*Task directions*.
Answer these questions from the book-review page below:
1. Which Bible verse is cited in the list under "Transforming Grace"?
2. How many pages of reading for seminary classes does the writer mention?
3. What chapter of the number-1 book is named as the writer's favorite?

*Extract to read*.
Category Archives: Book Reviews

Transforming Grace

You know you don’t  understand God’s grace when you:

  • Live with a vague sense of His disapproval.
  • Feel sheepish bringing your needs before Him when you’ve just failed Him.
  • Think of His grace as something that makes up the difference between the best you can do and what He expects from you.
  • Feel you deserve an answer to prayer because of your hard work and sacrifice.
  • Assume that 1 John 1:9 no longer applies to you now that you’ve sinned so many times you’ve used up all your credit.
  • Feel more confident before Him if you’ve been “faithful” with your Christian disciplines (prayer, quiet time, witnessing, etc.)
  • Can’t honestly say you see yourself as “blameless” in His eyes.
  • Aren’t experiencing consistent peace and joy in your Christian life.
  • Don’t really believe He likes you.
  • Can think of someone you look down on.
  • Shy away from asking Him for things because you think it annoys Him.
  • Haven’t recently been tempted to go ahead and sin because you know your performance has nothing to do with your standing before Him.
  • Think of the Christian life as “the cost of discipleship” rather than the chance to experience an unending supply of His goodness toward you.
  • Fear that the day may not go as well as expected because you missed your quiet time.
  • Assume you can do something to make Him love you more or less.
  • Believe you’ve been called into His service because of your worthiness or qualifications.

From the inside flap of Jerry Bridge’s book, Transforming Grace: Living Confidently in God’s Unfailing Love. Purchase from Amazon here:

Top-10 Books 2012

It’s the time of year when just about every blog is posting their end of the year lists and for me that means an annual top-10 books list.  I’ve listed them below along with a few that just barely missed the cut.  In spite of (yes that’s right) having to read 2000 pages for seminary classes, I still wanted to be sure I was taking time to read devotionally, some good advice for fellow seminarians.

  1. The Transforming Power of the Gospel by Jerry Bridges – This was a tough choice for number 1, having just barely beat out Lloyd-Jones.  In my opinion, this book was an excellent look at grace and the gospel in the lives of the believer.  Bridges addresses the common misconception that the gospel is for unbelievers only and believers upon their conversion move past it to bigger and better things.  As he shows, this couldn’t be further from the truth.  From my favorite chapter, “Motivated by the Gospel”: “a response of gratitude and love toward Christ that compels and impels us to live not for ourselves but for Him who loved us and gave Himself for us.” Excellent!

*Records provided*.
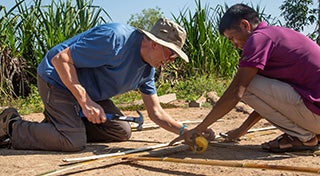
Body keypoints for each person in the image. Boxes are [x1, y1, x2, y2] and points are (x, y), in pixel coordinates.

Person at [0, 18, 206, 152]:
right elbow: (60, 60)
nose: (171, 61)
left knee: (121, 132)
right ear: (155, 43)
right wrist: (85, 101)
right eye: (171, 54)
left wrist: (185, 131)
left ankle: (60, 125)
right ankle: (11, 125)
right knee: (73, 141)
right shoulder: (115, 39)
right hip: (57, 79)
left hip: (88, 91)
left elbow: (156, 113)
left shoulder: (147, 71)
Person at [170, 4, 320, 153]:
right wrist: (241, 130)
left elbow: (237, 91)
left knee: (246, 84)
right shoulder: (273, 34)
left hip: (316, 114)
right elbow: (271, 103)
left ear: (244, 25)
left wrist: (198, 129)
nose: (235, 45)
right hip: (314, 111)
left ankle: (304, 138)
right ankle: (307, 134)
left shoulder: (258, 39)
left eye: (232, 38)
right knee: (251, 83)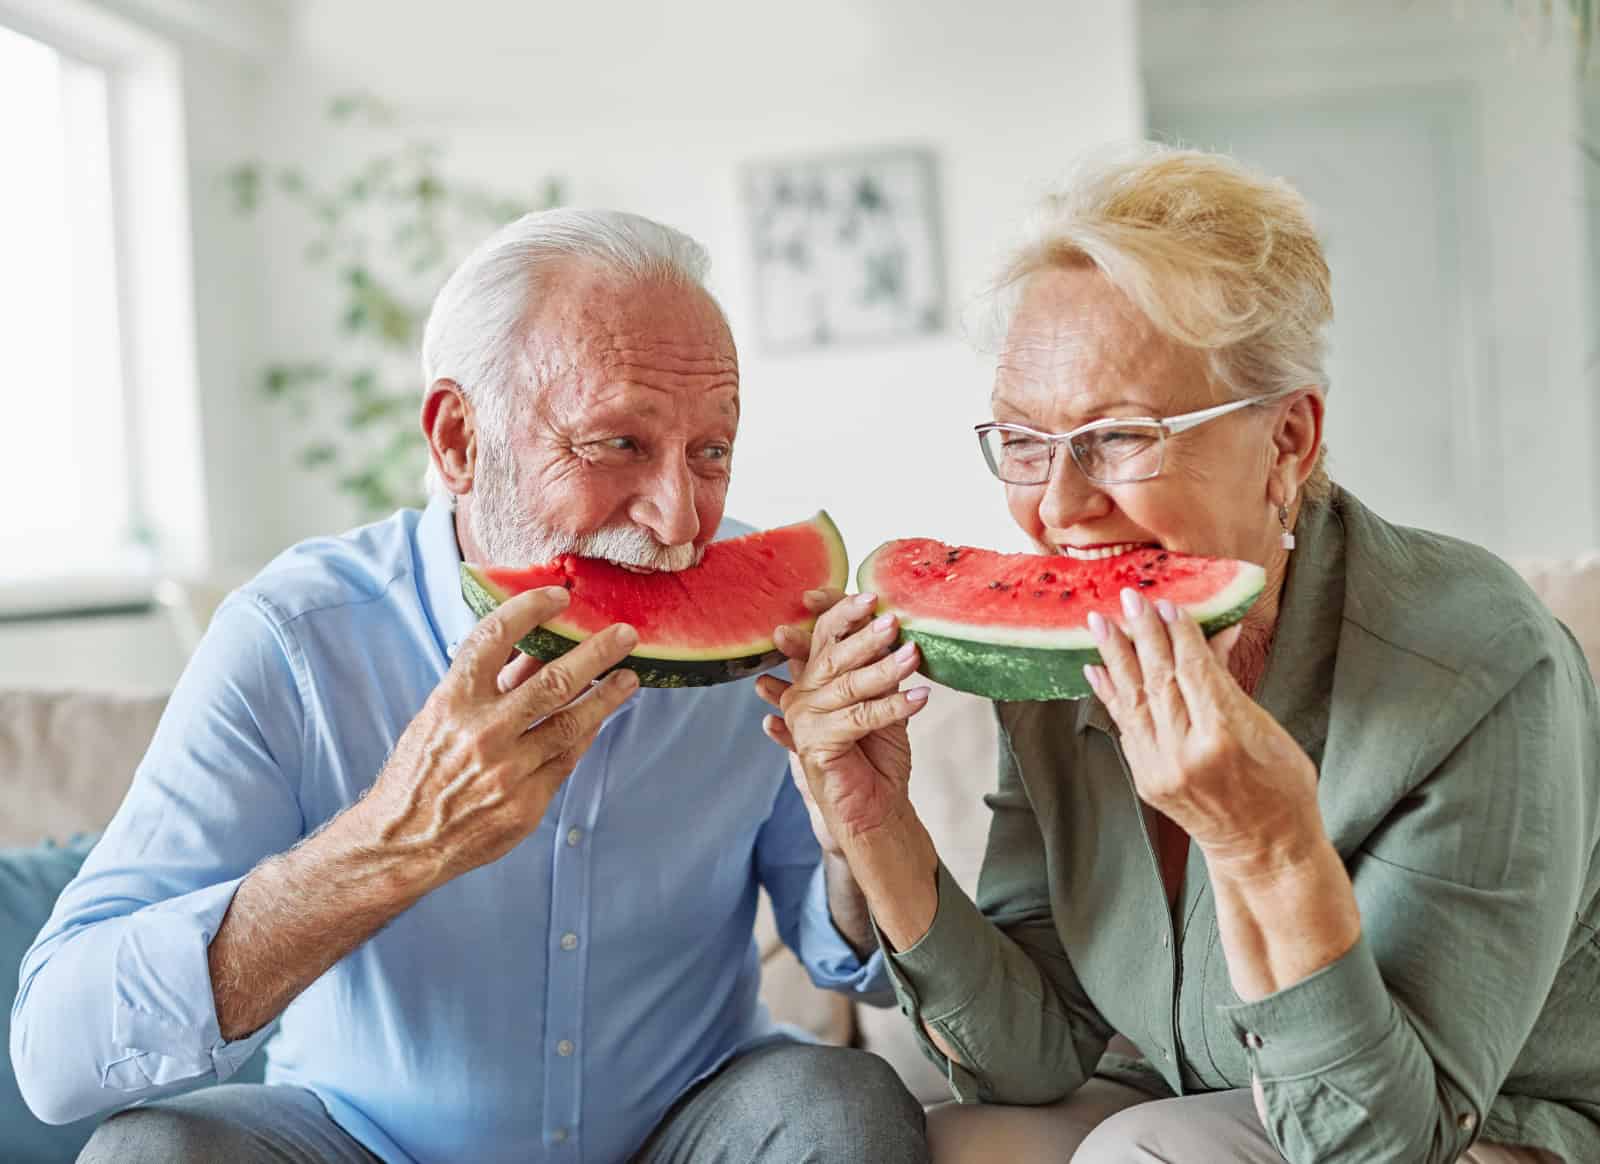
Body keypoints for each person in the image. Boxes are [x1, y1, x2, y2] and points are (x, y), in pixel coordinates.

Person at [12, 209, 928, 1164]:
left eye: (711, 452)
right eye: (617, 442)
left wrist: (857, 838)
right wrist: (393, 841)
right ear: (458, 439)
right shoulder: (292, 641)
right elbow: (55, 1057)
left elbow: (846, 957)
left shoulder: (771, 629)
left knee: (841, 1103)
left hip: (687, 1129)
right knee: (149, 1154)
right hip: (360, 1140)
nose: (681, 520)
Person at [763, 146, 1599, 1164]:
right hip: (1191, 1093)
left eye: (1119, 436)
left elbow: (1379, 1140)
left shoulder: (1479, 661)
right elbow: (1031, 1059)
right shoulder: (1060, 659)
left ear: (1287, 442)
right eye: (1022, 442)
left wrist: (1267, 848)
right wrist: (873, 822)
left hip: (1475, 1135)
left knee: (1144, 1152)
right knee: (937, 1147)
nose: (1061, 510)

*Task answer*.
1. 1 John 1:9
2. 2000 pages
3. "Motivated by the Gospel"